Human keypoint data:
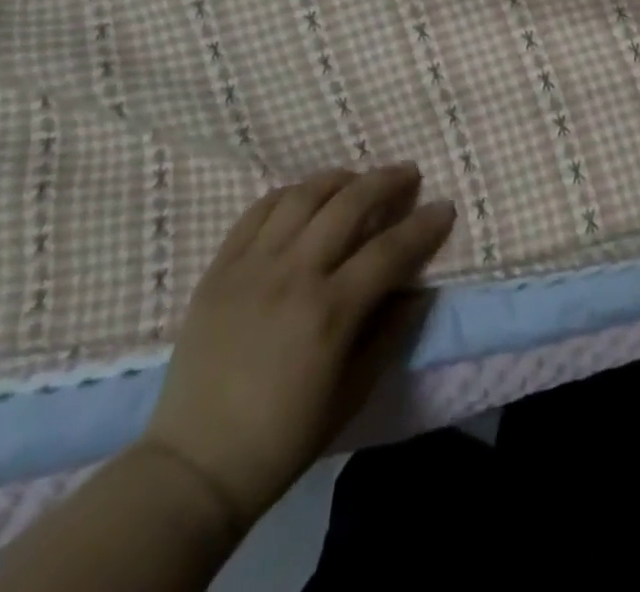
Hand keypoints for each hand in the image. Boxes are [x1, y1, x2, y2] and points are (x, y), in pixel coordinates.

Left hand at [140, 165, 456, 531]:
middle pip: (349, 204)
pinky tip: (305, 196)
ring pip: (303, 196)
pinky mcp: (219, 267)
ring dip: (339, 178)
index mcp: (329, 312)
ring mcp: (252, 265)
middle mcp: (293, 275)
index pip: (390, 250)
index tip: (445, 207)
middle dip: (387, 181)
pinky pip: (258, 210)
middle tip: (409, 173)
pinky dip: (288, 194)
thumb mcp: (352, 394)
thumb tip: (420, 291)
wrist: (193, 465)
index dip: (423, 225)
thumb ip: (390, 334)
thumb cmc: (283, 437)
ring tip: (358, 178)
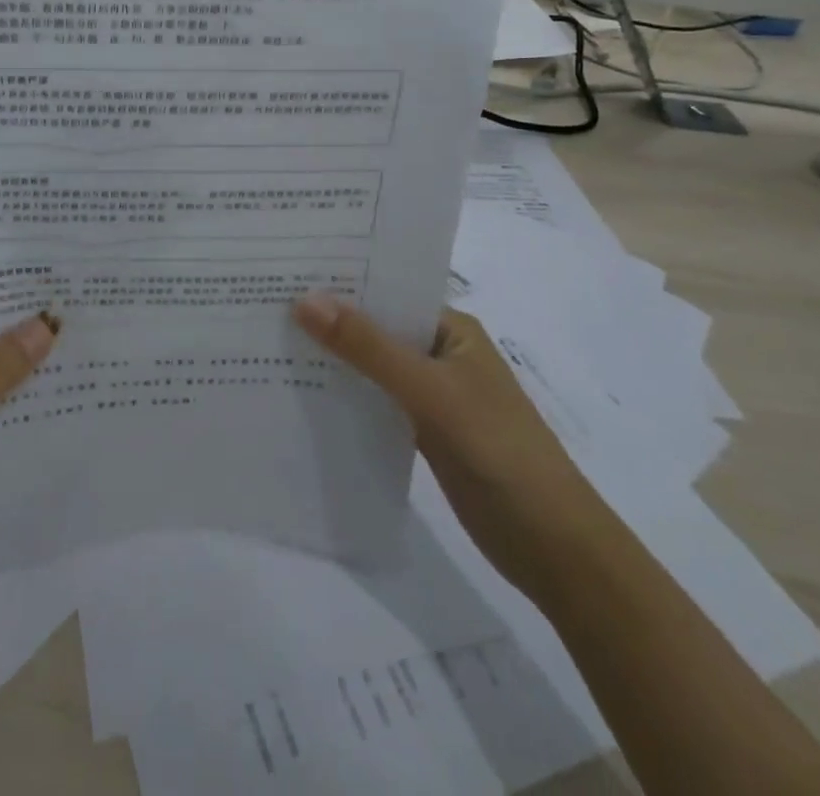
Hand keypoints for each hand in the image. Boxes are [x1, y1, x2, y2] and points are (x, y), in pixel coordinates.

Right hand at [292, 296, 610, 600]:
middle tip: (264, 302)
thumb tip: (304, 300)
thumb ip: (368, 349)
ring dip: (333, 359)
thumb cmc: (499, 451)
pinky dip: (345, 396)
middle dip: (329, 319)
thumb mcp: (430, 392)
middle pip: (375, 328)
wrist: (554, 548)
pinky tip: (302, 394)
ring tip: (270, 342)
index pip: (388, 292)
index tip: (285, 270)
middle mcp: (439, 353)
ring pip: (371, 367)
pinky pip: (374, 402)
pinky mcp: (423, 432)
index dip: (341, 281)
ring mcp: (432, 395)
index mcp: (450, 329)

**Work task**:
Write down every line of the data above that includes the string "thumb".

**Response to the exercise**:
thumb mcp: (352, 394)
thumb tip: (420, 291)
thumb ip: (390, 334)
thumb cmc: (283, 437)
thumb tip: (304, 300)
thumb ip: (368, 349)
thumb cmc: (499, 451)
thumb mcp: (430, 392)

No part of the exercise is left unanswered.